January Meditation

What is First Saturday Devotion?


Meditation Set #1:  (Month of January)

Joyful Mysteries [The Eucharist]



  1. The Annunciation: “Thou shalt conceive in thy womb and shalt bring forth a son - Jesus.” Few scenes are as familiar to us as the Annunciation; master artists have seen to that. Yet the important thing in their portrait of an angel and a girl is altogether hidden; Jesus incarnate in the womb of Mary. This hidden, intimate union of the Son of God with a child of man is, as it were, the world’s First Holy Communion. It was much more than that, of course: God-made-man, Redemption’s first stirring, Mary’s divine Motherhood. But it was also Mary’s Lord in her humble heart, pouring His grace down upon the lovely pastures of her soul. My soul is meant to grow in grace. Christ feeds it with Himself, cultivating His divine life in me. Daily Communion is my soul’s daily bread, sanctity’s open secret.
  2. The Visitation: “He has filled the hungry with good things.” In the very first days of her long “Communion,” Mary visited her cousin Elizabeth’s home. There it was that she sang “Magnificat.” In this sudden song of the praise of God, she tells me a secret about my soul’s food: “God fills the hungry.” Mary wanted God, hungered after Him, as no one else ever would; and God became her Son. Her soul felt not only emptiness, but insatiable hunger. So God heaped “good things” on the table of her heart - Himself. Jesus, “The fruit of her womb,” was divine fruit for her soul. Christ in the Eucharist is my soul’s food. I communicate whenever I can, if I am hungry for God.

────────

• STATED EXERCISE: Write out the stretch of the January meditation from "Joyful Mysteries [The Eucharist]" through "sanctity’s open secret.". The listing that comes next has no connection to the January meditation.

• EXTRACTED INFORMATION:
────────

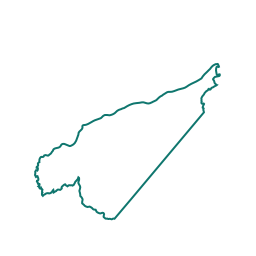 outline of Boa Vista, Roraima, Brazil, rotated 220°
{"feature_id": "56859067B27069997070739", "entity_name": "Boa Vista", "entity_type": "district", "adm_level": 2, "iso_a3": "BRA", "parent_name": "Brazil", "parent_adm1": "Roraima", "projection": "equal_earth", "projection_center": [-60.644, 3.017], "detail": "fine", "context": "isolated", "style": "outline", "palette": "teal", "viewbox_px": 256, "rotation_deg": 220, "n_neighbors": 0, "source": "geoboundaries", "source_scale": "gbopen_adm2", "svg_char_len": 5216}
<svg xmlns="http://www.w3.org/2000/svg" viewBox="0 0 256 256"><g transform="rotate(220 128 128)"><path d="M80.0,49.8L79.9,76.1L79.9,78.3L79.9,80.7L79.9,82.1L79.9,91.5L79.9,93.4L79.9,145.2L79.9,146.7L79.9,147.7L79.9,155.7L79.9,161.3L79.9,162.2L79.9,188.8L80.9,189.6L82.0,190.3L82.3,190.9L82.5,191.5L83.1,191.7L83.7,191.5L84.1,191.8L84.5,192.8L84.9,193.9L85.0,194.8L85.2,195.3L85.7,195.4L86.1,195.1L86.6,194.5L87.0,194.2L87.7,194.3L88.0,194.6L88.4,195.0L88.7,195.8L89.3,196.1L89.9,197.0L90.8,197.8L91.1,198.6L91.4,200.0L91.4,202.2L91.5,202.9L91.7,203.7L91.8,204.2L91.7,205.6L91.7,206.4L91.5,207.1L91.2,207.7L91.1,208.4L91.4,209.4L91.2,210.0L89.9,210.0L89.6,210.7L89.8,212.5L89.1,213.7L88.6,215.3L88.1,216.6L87.7,217.4L87.6,218.0L88.2,217.8L88.9,218.0L89.8,218.0L90.6,218.2L91.1,218.5L91.4,218.8L92.3,219.4L92.9,219.7L93.9,219.8L94.3,220.3L94.4,221.5L94.2,223.1L93.8,223.6L93.4,224.1L91.8,226.1L91.5,226.6L91.5,227.2L91.8,227.7L92.2,228.0L92.6,227.8L92.9,227.3L93.1,226.5L93.7,226.0L94.5,226.1L95.5,226.9L96.1,227.4L97.5,228.6L98.7,230.2L99.1,231.1L99.3,231.6L99.2,232.2L98.8,232.6L97.9,232.9L97.7,233.4L98.3,233.8L99.5,234.4L100.1,234.7L100.6,234.6L101.2,233.9L101.6,233.4L102.0,233.1L102.4,232.0L102.7,231.4L103.1,229.8L103.2,228.0L103.1,226.0L103.3,224.3L103.5,221.8L103.9,218.3L103.9,215.6L103.6,213.2L104.0,212.0L104.7,209.9L105.6,207.5L107.9,202.5L108.9,199.9L109.6,197.4L110.2,195.7L111.1,194.1L111.9,193.0L114.2,189.8L116.4,185.9L117.6,184.1L118.5,183.2L119.6,182.2L120.4,181.5L121.1,180.4L121.8,178.2L122.5,176.1L122.8,174.5L123.4,173.2L123.8,171.5L124.1,168.8L124.1,168.1L124.3,167.3L125.0,165.7L125.9,163.8L126.1,163.2L126.6,162.2L127.2,161.0L128.1,159.9L129.3,159.1L132.7,157.6L133.3,157.1L134.0,156.4L135.4,154.7L137.9,152.1L139.4,150.4L140.5,148.7L141.7,146.5L142.7,144.1L143.8,140.8L144.6,139.7L145.0,139.0L145.3,138.2L146.0,137.1L146.7,135.9L147.3,134.2L147.7,130.9L148.0,129.9L148.4,128.9L148.9,127.9L149.4,127.1L150.1,126.1L150.7,125.6L152.1,124.7L153.6,123.5L154.2,122.9L154.4,122.4L154.6,121.8L154.8,121.2L155.0,119.0L155.1,118.3L155.3,117.8L158.3,112.7L159.0,111.2L159.8,109.0L161.1,105.6L161.6,104.6L162.3,103.4L162.9,102.7L163.7,101.9L164.1,101.4L164.3,100.6L163.9,99.8L163.1,99.0L162.8,98.3L162.6,97.3L162.8,95.0L162.9,94.4L162.9,93.6L162.8,92.9L162.6,92.3L162.2,91.8L161.5,90.5L161.3,89.6L161.0,89.1L160.8,88.4L160.1,86.5L159.5,84.8L159.3,83.4L159.1,82.3L159.2,81.3L159.3,80.3L159.9,78.6L160.5,77.3L160.9,76.9L161.2,76.6L166.2,75.0L166.8,74.7L167.6,74.0L168.0,73.5L168.3,72.4L168.1,70.9L168.0,70.2L168.2,69.4L168.4,68.8L168.7,68.2L169.4,67.3L170.4,66.0L171.0,65.0L171.3,64.0L171.3,63.3L171.0,62.8L170.9,62.2L170.9,61.4L170.9,60.8L170.7,59.3L170.7,58.7L170.9,57.8L171.1,57.1L171.2,56.1L171.5,55.4L173.7,54.3L174.5,53.2L174.3,51.6L175.1,50.6L175.7,50.3L176.1,49.6L176.1,48.8L175.9,47.8L175.6,47.0L174.8,45.9L174.5,45.4L173.9,44.9L174.2,44.0L174.3,43.5L174.2,42.9L173.8,42.4L173.2,42.1L172.7,41.4L172.7,40.5L172.9,39.8L172.8,39.2L172.4,38.8L171.7,39.4L171.2,39.3L170.2,37.9L170.1,37.1L170.8,37.0L171.3,36.6L171.0,34.9L170.1,34.0L169.7,33.4L169.0,32.2L168.1,32.1L167.5,31.4L167.0,31.3L166.9,32.3L166.4,32.9L164.4,31.8L164.0,31.4L163.6,31.0L163.3,30.5L163.3,29.9L163.8,29.1L163.4,28.4L162.1,28.2L161.2,27.4L159.9,28.2L159.6,28.1L159.3,27.3L159.2,25.8L158.4,26.2L158.0,25.5L157.5,25.3L156.8,25.0L156.1,25.3L155.6,25.5L155.9,26.2L155.4,26.0L154.9,25.7L154.4,25.9L153.8,25.7L153.4,24.5L153.0,24.1L152.7,23.8L152.2,23.7L152.2,23.1L151.8,22.5L151.1,21.7L150.7,21.4L150.2,21.4L149.6,21.3L149.6,21.9L149.4,23.0L149.3,23.5L148.9,24.0L148.8,24.6L148.6,25.3L148.3,25.7L147.8,26.3L147.4,26.7L147.0,26.9L146.4,27.1L146.1,27.5L145.8,28.0L145.4,28.4L145.4,29.3L145.3,29.8L145.1,30.6L145.4,31.3L145.5,31.8L145.4,32.5L143.5,30.8L143.2,31.6L143.1,32.3L142.8,32.9L142.5,33.5L142.6,34.1L142.4,34.9L142.1,35.8L141.7,36.1L141.1,36.5L140.2,37.0L140.0,37.7L139.9,38.5L139.9,39.1L140.7,39.8L140.9,40.5L140.8,41.5L140.5,43.3L140.2,44.1L139.8,44.5L139.0,44.2L138.4,44.2L137.6,44.4L136.9,44.4L136.7,45.1L136.7,45.8L136.0,46.6L135.4,46.9L134.9,47.5L134.4,47.8L133.9,48.3L133.4,48.3L133.2,48.9L133.0,49.7L133.2,50.3L133.3,51.3L133.7,52.5L133.8,53.2L133.7,54.4L133.7,55.0L133.7,55.7L133.7,56.9L134.0,57.4L134.3,58.3L133.5,58.3L133.2,58.1L132.6,57.4L132.1,56.8L131.8,56.0L131.5,55.3L131.2,54.6L130.9,54.3L130.4,53.8L127.6,52.7L127.1,52.4L126.4,51.8L125.8,50.7L125.5,50.1L125.2,49.4L124.9,48.7L124.1,48.0L123.5,47.7L122.5,46.9L121.9,46.4L121.0,45.4L120.5,45.1L120.0,45.2L119.3,45.1L118.3,44.8L117.9,44.6L117.3,44.4L116.8,44.0L116.2,43.0L115.6,41.9L115.2,41.4L114.8,41.2L114.6,40.8L114.1,40.8L113.2,40.8L112.3,40.8L111.8,40.7L111.2,40.6L110.6,40.7L109.9,40.8L109.0,41.2L108.4,41.3L107.7,42.1L107.3,42.6L106.8,43.2L105.8,43.3L105.0,43.6L104.5,43.5L103.9,43.6L103.1,43.4L102.5,43.4L101.7,43.6L100.6,44.4L100.2,44.6L99.6,44.2L99.1,44.1L98.4,43.7L97.9,43.7L97.2,43.7L96.0,44.0L95.1,44.3L94.4,44.7L94.0,45.1L93.8,45.5L93.5,46.0L93.1,46.6L92.2,47.1L91.4,46.9L90.9,46.6L90.6,45.9L89.7,44.4L89.2,44.1L88.6,44.2L87.4,44.1L86.9,44.2L86.5,44.5L86.1,44.8L85.8,45.2L85.2,45.4L84.8,45.5L84.5,45.7L84.0,46.3L83.5,46.8L82.4,47.3L81.8,47.6L81.5,48.1L81.3,48.8L81.0,49.2L80.6,49.5L80.0,49.8Z" fill="none" stroke="#0f766e" stroke-width="2"/></g></svg>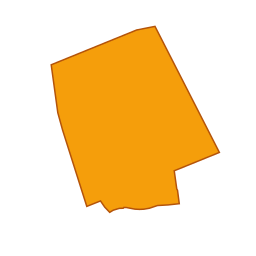 Santa Inés Yatzeche, Oaxaca, Mexico (orthographic projection), rotated 154°
{"feature_id": "50627088B94233573248712", "entity_name": "Santa Inés Yatzeche", "entity_type": "district", "adm_level": 2, "iso_a3": "MEX", "parent_name": "Mexico", "parent_adm1": "Oaxaca", "projection": "orthographic", "projection_center": [-96.757, 16.806], "detail": "fine", "context": "isolated", "style": "filled", "palette": "amber", "viewbox_px": 256, "rotation_deg": 154, "n_neighbors": 0, "source": "geoboundaries", "source_scale": "gbopen_adm2", "svg_char_len": 491}
<svg xmlns="http://www.w3.org/2000/svg" viewBox="0 0 256 256"><g transform="rotate(154 128 128)"><path d="M199.4,75.6L184.7,74.5L183.6,67.1L181.4,60.2L177.3,60.6L171.1,59.6L167.5,58.0L166.4,58.4L166.1,58.1L164.5,57.4L161.6,55.2L157.3,52.0L153.3,49.8L149.4,48.1L143.9,46.5L135.5,45.4L125.7,41.3L115.1,37.5L110.8,50.3L110.9,51.8L105.2,69.3L71.5,67.0L56.6,66.0L59.2,207.5L77.2,212.3L169.3,218.5L184.4,172.5L187.7,154.8L199.4,75.6Z" fill="#f59e0b" stroke="#b45309" stroke-width="1.5"/></g></svg>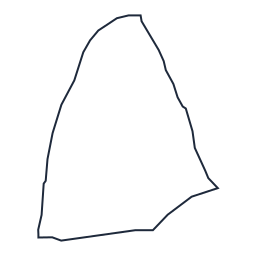 the district of San José Chacayá, Sololá, Guatemala
{"feature_id": "79465075B53734633338650", "entity_name": "San José Chacayá", "entity_type": "district", "adm_level": 2, "iso_a3": "GTM", "parent_name": "Guatemala", "parent_adm1": "Sololá", "projection": "albers", "projection_center": [-91.228, 14.774], "detail": "fine", "context": "isolated", "style": "outline", "palette": "slate", "viewbox_px": 256, "rotation_deg": 0, "n_neighbors": 0, "source": "geoboundaries", "source_scale": "gbopen_adm2", "svg_char_len": 529}
<svg xmlns="http://www.w3.org/2000/svg" viewBox="0 0 256 256"><path d="M98.3,30.5L90.1,40.3L83.3,52.2L74.3,80.4L61.4,104.7L52.6,133.1L47.5,159.1L45.7,180.8L43.7,183.6L41.6,214.9L38.2,229.8L38.4,234.2L38.4,237.5L52.2,237.3L61.2,240.6L135.3,230.2L152.9,230.2L167.7,214.7L191.6,196.7L217.8,188.1L208.3,178.1L205.2,170.6L194.8,147.9L192.5,131.2L185.8,108.5L182.7,106.5L177.6,97.3L173.4,84.0L165.8,70.1L163.7,61.1L158.7,50.0L141.6,21.3L140.6,15.4L128.6,15.4L116.9,18.2L98.3,30.5Z" fill="none" stroke="#1e293b" stroke-width="2"/></svg>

────────

• ANSWER TO THIS PROBLEM:
Joyful Mysteries [The Eucharist]



  1. The Annunciation: “Thou shalt conceive in thy womb and shalt bring forth a son - Jesus.” Few scenes are as familiar to us as the Annunciation; master artists have seen to that. Yet the important thing in their portrait of an angel and a girl is altogether hidden; Jesus incarnate in the womb of Mary. This hidden, intimate union of the Son of God with a child of man is, as it were, the world’s First Holy Communion. It was much more than that, of course: God-made-man, Redemption’s first stirring, Mary’s divine Motherhood. But it was also Mary’s Lord in her humble heart, pouring His grace down upon the lovely pastures of her soul. My soul is meant to grow in grace. Christ feeds it with Himself, cultivating His divine life in me. Daily Communion is my soul’s daily bread, sanctity’s open secret.